Shelled from France in 1942 during the Second World War, the museum lost much of its collections, including nearly all of its natural history collections. Much of the surviving material was left neglected in caves and other stores until 1946, and it is estimated only 30% of the pre-war collection survived to that date. In 1948 a 'temporary' museum was opened in the Town Hall's undercroft, but this in fact lasted until 1991, when a new museum building on three stories (behind the museum's original Victorian facade) was opened in Market Square.

On 20 July 1999 the Queen opened a new gallery on the museum's second floor centred on the Dover Bronze Age Boat. In December 2000, this gallery was awarded the British Archaeological Awards ICI Award 2000, for its contribution to archaeological knowledge.

==Collections==
Its collections, displayed on three floors include:

- Ground floor — Archaeology gallery — Dover and the Dover District Council area (including Deal and Walmer, which do not yet have their own town museum, only the Deal Maritime and Local History Museum, and the Deal Timeball) from prehistoric times to 1066, including Roman and Saxon Dover (including the Saxon cemetery from Buckland). It reuses a diorama of Claudius's imagined arrival on an elephant at Richborough Castle in 43 AD, and full-size reconstructed figures of a Celt and a Roman, all three of which are from the now defunct White Cliffs Experience next door.
- First floor – Temporary exhibition gallery.
- Second floor:
  - History of Dover town, Cinque Ports and Dover Castle from 1066 to the modern era. This includes the Victoriana Museum collection, bequeathed in 1990 by William Williamson of Deal and including works by artists such as Dame Laura Knight, Lady Alma Tadema, Fantin Latour, J.F. Herring, Henry Bernard Chalon, David Cox, E.W. Cooke and Benjamin Robert Haydon.
  - The 2003 Dover Bronze Age Boat gallery, where the Langdon Bay hoard is also displayed.

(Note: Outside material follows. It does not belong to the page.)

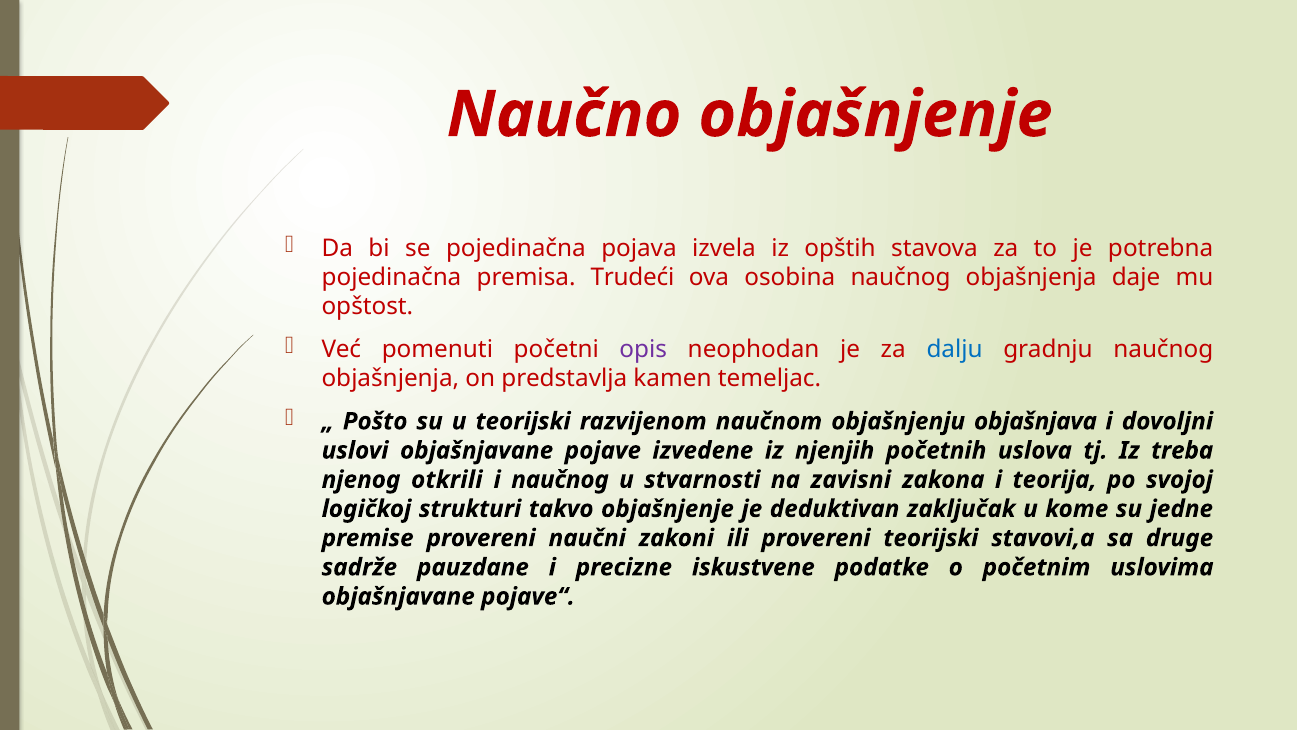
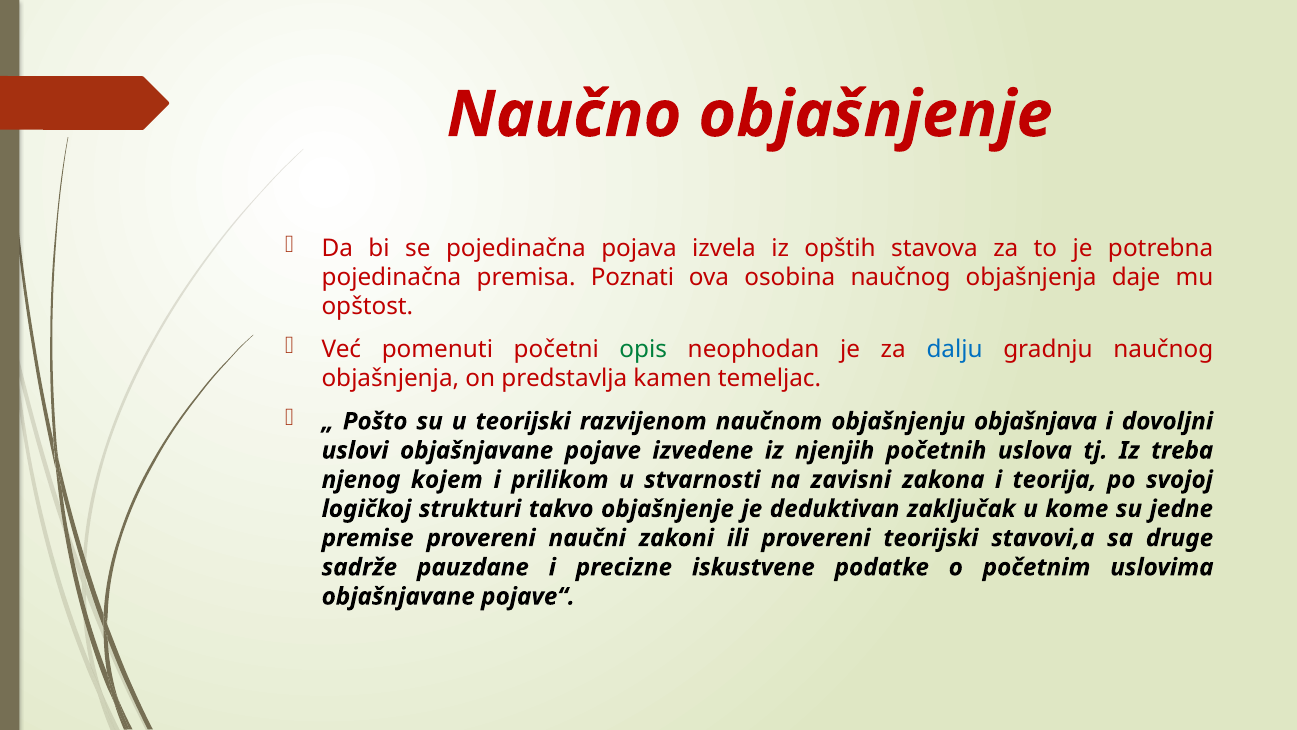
Trudeći: Trudeći -> Poznati
opis colour: purple -> green
otkrili: otkrili -> kojem
i naučnog: naučnog -> prilikom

==White Cliffs Experience==
The White Cliffs Experience was a visitor attraction in Dover, attached to Dover Museum. It opened in 1991 and, though it underwent a refit halfway through its life, it still did not prove a success and closed in 1999. It included a Blitz Experience (an audio-visual street scene of World War II).

Only a small portion of the actual archaeology was on display, the attraction instead being reliant on dioramas and audio-visual displays. Even after one redesign, it did not prove a success and has now been closed and its building converted into the Dover Library and Discovery Centre. That portion of the archaeology can still be viewed, but only by request from the library staff. Many of the dioramas and reconstruction figures have been reused in Dover Museum.

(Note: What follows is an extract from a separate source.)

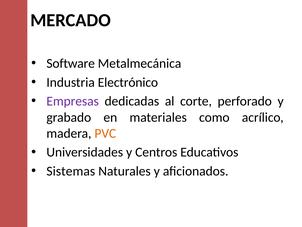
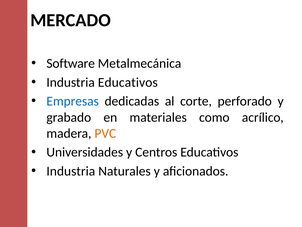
Industria Electrónico: Electrónico -> Educativos
Empresas colour: purple -> blue
Sistemas at (71, 171): Sistemas -> Industria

The White Cliffs Experience was closed in 1999 for a combination of reasons; the Labour opposition group on Dover District Council had always been against the WCE, labelling it 'The White Elephant Experience' and opposing the amount of money it took to run as well as complaining that it fell short of achieving the predicted 300,000 visitors a year.

When they came to power in 1997, the new Labour council's policies for regenerating Dover relied on attracting industry and acting as an 'enabler' rather than a provider of heritage and tourism facilities. They withdrew much of the money previously paid to tourism initiatives. At the same time, the technology used to run the animatronics and shows (laser discs, carousel slide projectors and 35mm film projectors, etc.) had quickly dated and become obsolete, and by 1998 needed replacing. Various quotes were received to update the WCE but were beyond what the Council were prepared to pay, so they decided to cut their losses and close the Experience.